SQL Select * From Table1;

INNER JOIN (Tab1)

Load

   Key1

   ,Key2

   ,Percentile AS Percentile_T2

   ,Metric1

   ,Metric2

;

SQL Select * From Table2;

This will join all rows where Key1 and Key2 both match.

Now you can group and sum, but judging by your query above you only want to do this where Percentile >= Percentile2, so:

LEFT JOIN (Tab1)

Load

   Key1

   ,Key2

   ,Percentile

   ,Sum(Metric1) AS Accum1

   ,Sum(Metric2) AS Accum2

RESIDENT Tab1

WHERE Percentile >= Percentile2

GROUP BY Key1, Key2, Percentile;

I think that might get you close...

Hope this helps,

Jason

Not applicable
Author

Matt,

Load your data into a table (lowest level of granularity).

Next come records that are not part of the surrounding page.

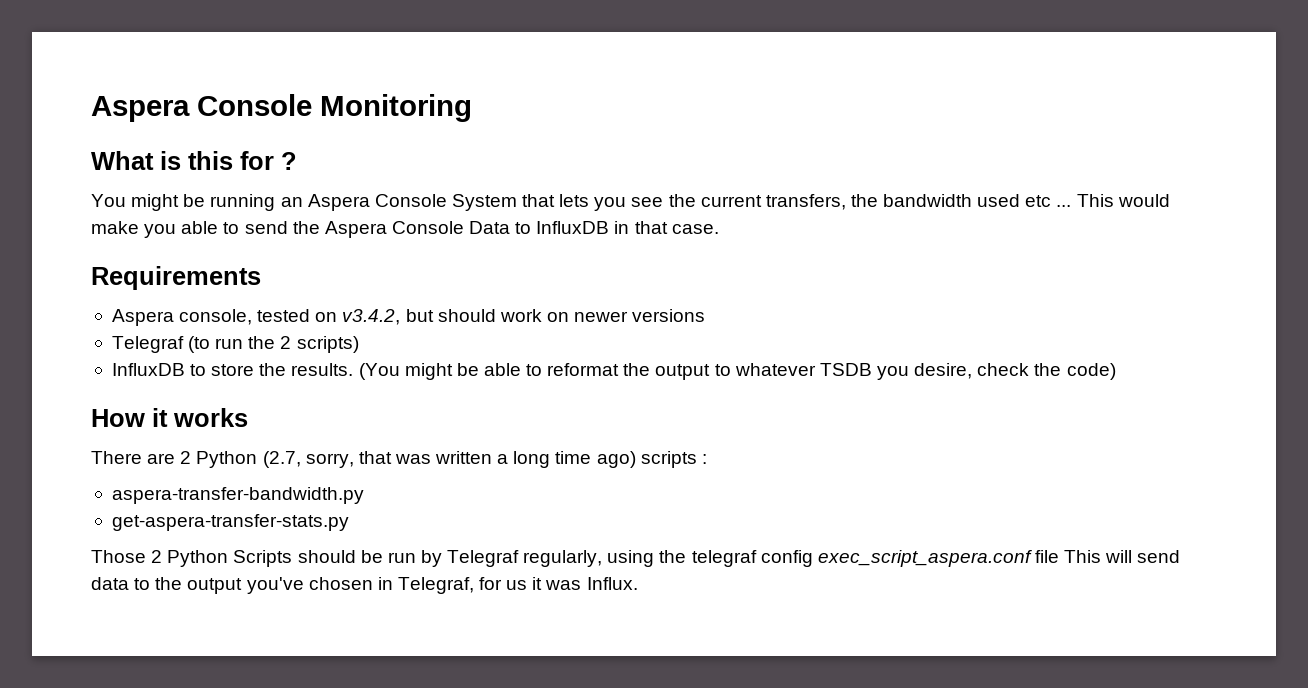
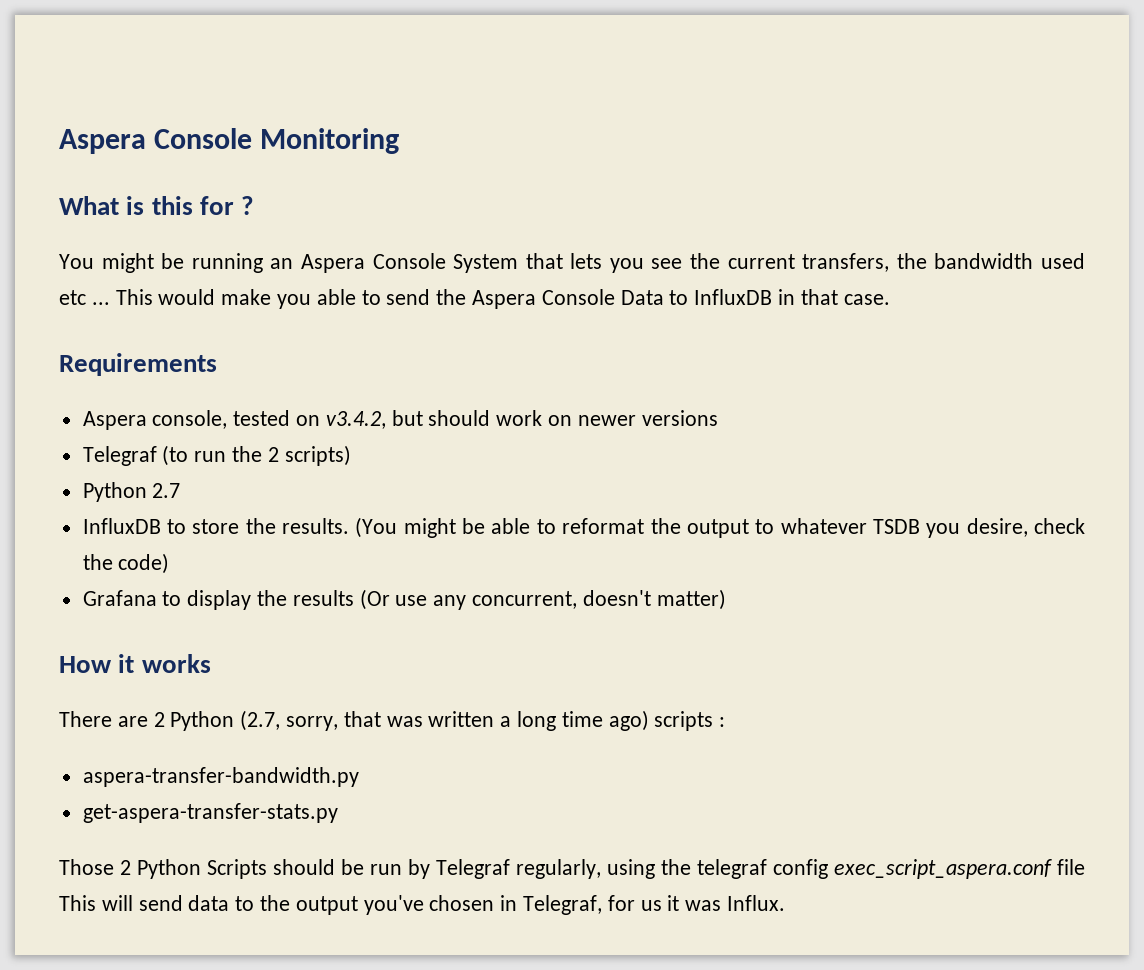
(359, 344) none -> [82,482,181,502] // Python 2.7
(1116, 371) none -> [82,589,726,610] // Grafana to display the results (Or use any concurrent, doesn't matter)

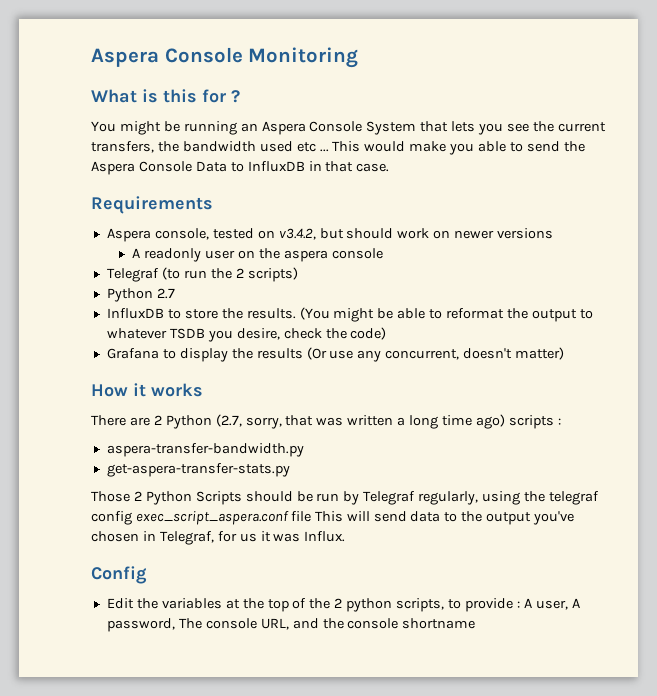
(718, 418) none -> [132,248,383,262] // A readonly user on the aspera console
(786, 903) none -> [91,566,147,584] [106,598,580,612] [106,618,476,632] // Config // Edit the variables at the top of the 2 python scripts, to provide : A user, A password, The console URL, and the console shortname

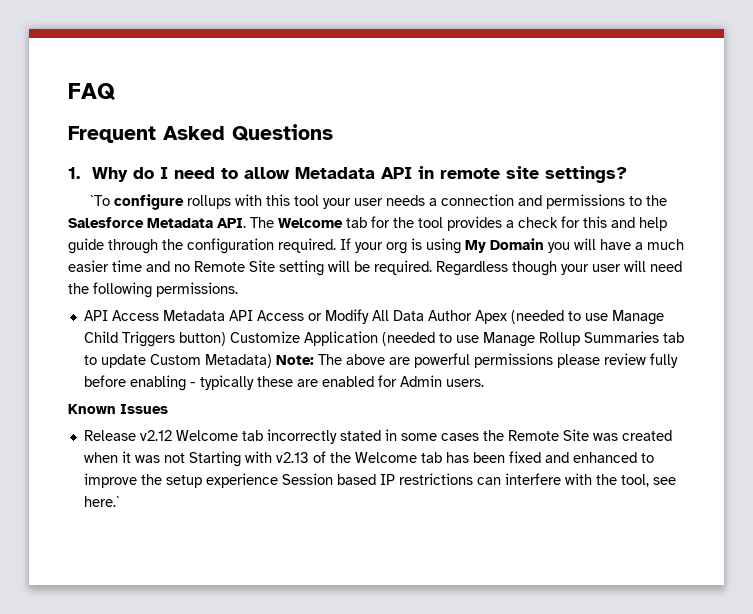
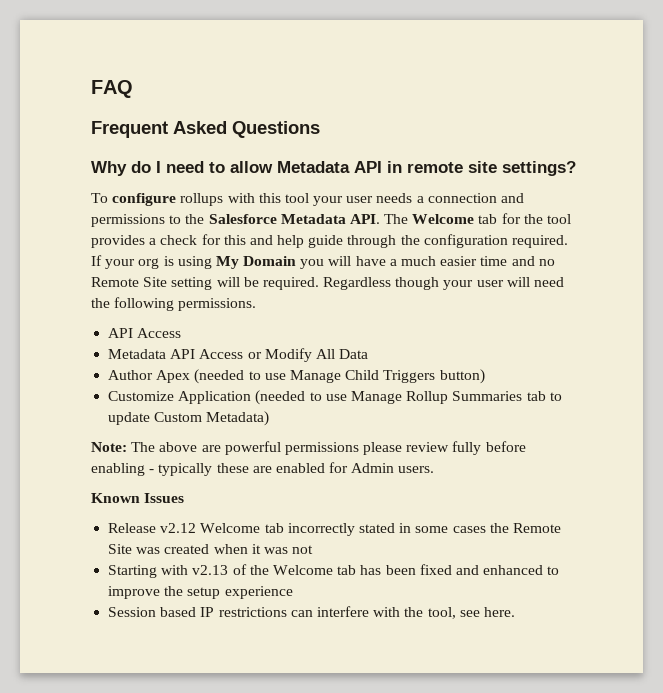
[68,167,80,179] 1. -> (320, 129) none
[89,195,110,206] `To -> [91,193,108,203] To
(159, 315) none -> (182, 333) //
(424, 315) none -> (369, 354) //
(226, 339) none -> (485, 376) //
(272, 361) none -> (270, 418) //
(185, 458) none -> (314, 549) //
(278, 480) none -> (293, 592) //
[83,496,120,507] here.` -> [483,607,515,617] here.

Then aggregate using a Resident table.

i.e.:

Tbl:

Load index, Cum1, Cum2, ...

From File1.qvd (qvd);

Tbl2:

noconcatenate

Load Index, Sum(Cum1) as Cum1, Sum(Cum2) as Cum2, ...

Resident Tbl group by index;

Drop Table Tbl;

Exit Script;

Unless you are trying to get an incremental aggregation, then use Excel (i.e. b2 = b1 + a2, b3= b2 + a3, etc.)

Regards,

jagan
Luminary Alumni
Luminary Alumni

Hi,

Use this sample script to find Cumulative Sum in script

TableName:

LOAD

    F1,

    F2,

    RangeSum(F2, Peek('CumSum')) AS CumSum;

LOAD * INLINE [

    F1, F2

    a, 100

    b, 200

    c, 300

    d, 400

];

Hope this helps you.

Regards,

Jagan.

philip_doyne
Partner - Creator II
Partner - Creator II

Thanks Jagan,  A very useful tip.   Just in case anyone is interested I have extened this to give me cumulative subtotals based on changes in F1.

Data:

LOAD * INLINE [

    F1, F2, F3

    a, 1,100

    a, 2,200

    b, 1,3000

    b, 2,4000

    c, 1,40000

    c, 2,40000

];

TableName:

Result:

NoConcatenate

LOAD

    F1,

    F2,

    F3,

    RangeSum(F3, Peek('CumAll')) as CumAll,

    if(F1<> previous(F1),F3,RangeSum(F3, Peek('CumF1'))) AS CumF1

RESIDENT Data;

DROP TABLE Data;

I found you need to be careful about the preceeding load so have done it in two passes - It worked for me on a real fife problem.